À l’issue de l’école de police, les policiers sont engagés par le Conseil d’État pour deux ans à titre d’épreuve ; durant cette période, ils sont soumis à des évaluations (art. 24 al. 1 RGPPol). Au terme de la période probatoire de deux ans, celle-ci peut être prolongée d’au maximum un an (art. 24 al. 2 RGPPol). Si la nomination n’est pas demandée au terme de la période probatoire, l’engagement prend fin d’office (art. 24 al. 3 RGPPol).

6) En l'espèce, la recevabilité du recours sera examinée dans l'arrêt à venir de la chambre de céans, mais est d'ores et déjà contestée par l'intimé. Quoi qu'il en soit, on ne peut pas d'ores et déjà retenir, comme le souhaiterait la recourante, que l'acte attaqué est bien une décision, et donc que le recours déploierait ex lege un effet suspensif en l'absence de mention du caractère exécutoire de l'acte. De plus, quand bien même il s'agirait d'une décision, cette dernière serait négative puisqu'elle refuserait à la recourante à la fois la prolongation de sa période probatoire et un engagement de durée indéterminée au sein de la police genevoise.

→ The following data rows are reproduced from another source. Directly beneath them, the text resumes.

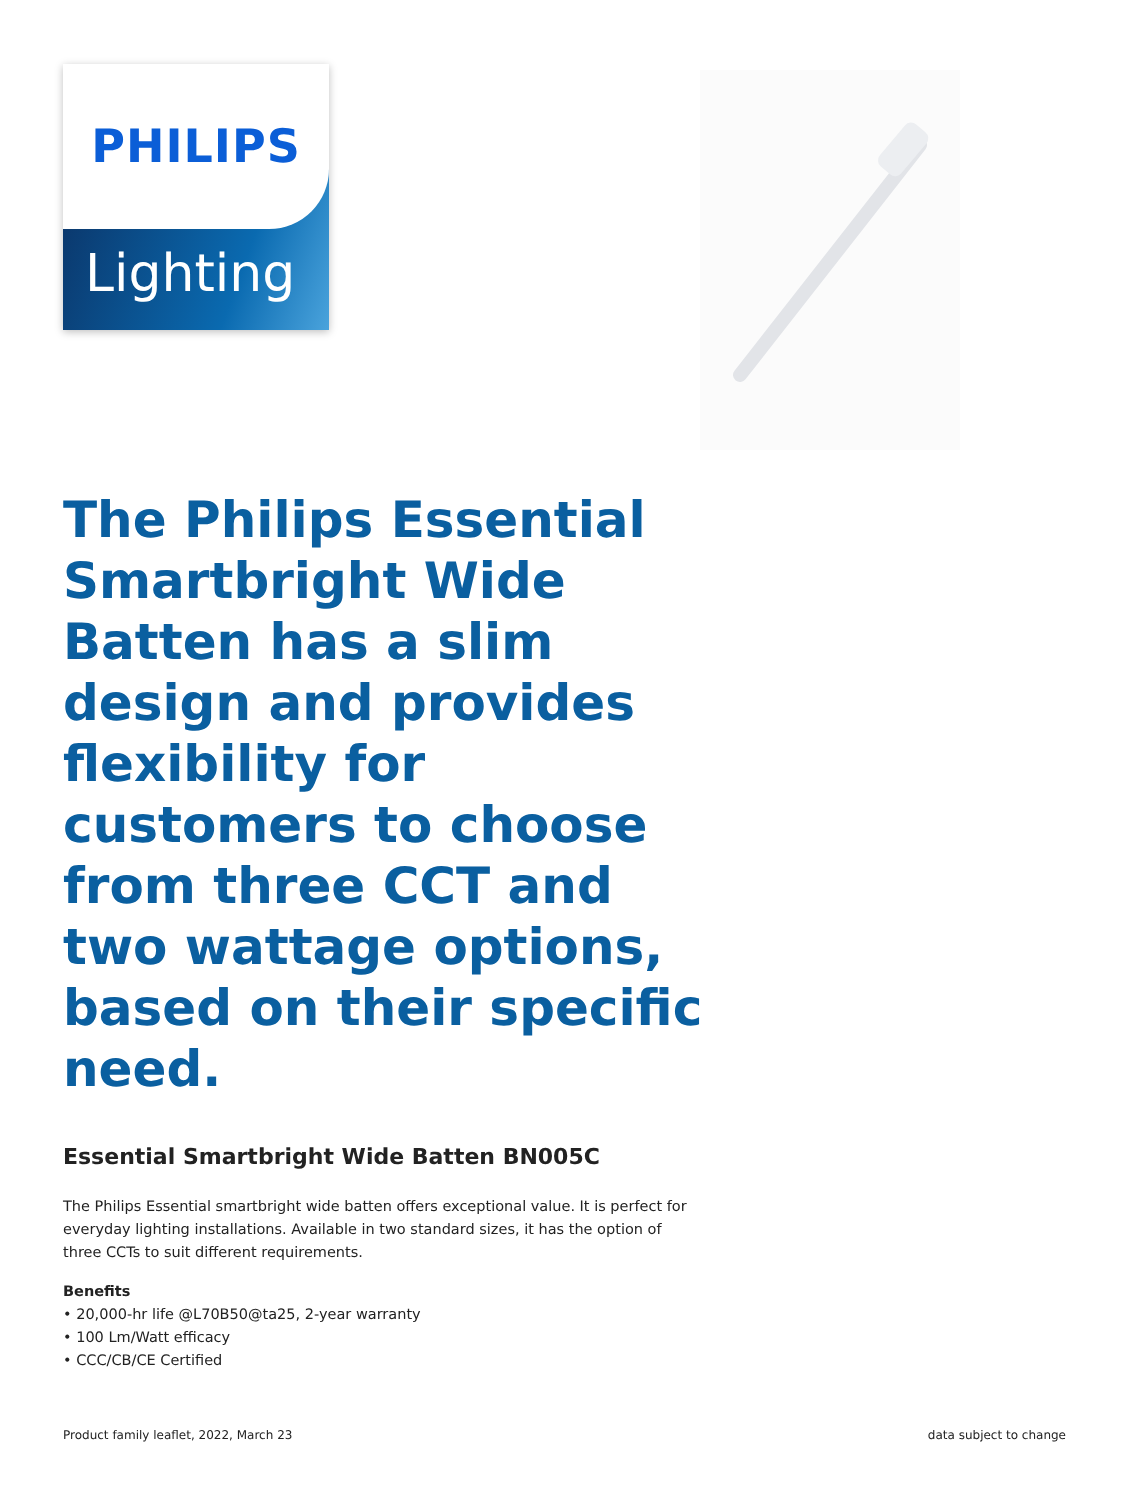PHILIPS
Lighting
The Philips Essential Smartbright Wide Batten has a slim design and provides flexibility for customers to choose from three CCT and two wattage options, based on their specific need.
Essential Smartbright Wide Batten BN005C
The Philips Essential smartbright wide batten offers exceptional value. It is perfect for everyday lighting installations. Available in two standard sizes, it has the option of three CCTs to suit different requirements.
Benefits
• 20,000-hr life @L70B50@ta25, 2-year warranty
• 100 Lm/Watt efficacy
• CCC/CB/CE Certified
Product family leaflet, 2022, March 23
data subject to change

Seules des mesures provisionnelles sont dès lors envisageables ; la recourante n'y conclut toutefois pas, demandant uniquement la constatation de l'effet suspensif que déploierait son recours (« notifier l'effet suspensif du présent recours à l'autorité intimée »).

De plus, ordonner la prolongation de la période probatoire ou la réintégration de la recourante à titre provisoire reviendrait à lui accorder pendant une certaine période ses conclusions au fond, ce que la jurisprudence prohibe, étant précisé que les chances de succès du recours – abstraction faite de la question de sa recevabilité – n'apparaissent prima facie pas si importantes qu'elles justifieraient de telles mesures.

La demande de « notification » de l'effet suspensif, même considérée comme une demande de restitution de ce dernier ou de mesures provisionnelles, doit donc être rejetée.

7) Le sort des frais sera réservé jusqu'au prononcé de l'arrêt final de la chambre de céans.

 

LA CHAMBRE ADMINISTRATIVE

refuse de constater ou de restituer l’effet suspensif au recours et d'octroyer des mesures provisionnelles ;

réserve le sort des frais de la procédure jusqu’à droit jugé au fond ;

dit que conformément aux art. 82 ss de la loi fédérale sur le Tribunal fédéral du 17 juin 2005 (LTF - RS 173.110), la présente décision peut être portée dans les trente jours qui suivent sa notification par-devant le Tribunal fédéral, par la voie du recours en matière de droit public ; le mémoire de recours doit indiquer les conclusions, motifs et moyens de preuve et porter la signature du recourant ou de son mandataire ; il doit être adressé au Tribunal fédéral, 1000 Lausanne 14, par voie postale ou par voie électronique aux conditions de l’art. 42 LTF. La présente décision et les pièces en possession du recourant, invoquées comme moyens de preuve, doivent être jointes à l’envoi ;

communique la présente décision à Me Romain Jordan, avocat de la recourante ainsi qu'au département de la sécurité, de la population et de la santé.

 

 

Le vice-président :

 

 

 

C. Mascotto

 

 

 

Copie conforme de cette décision a été communiquée aux parties.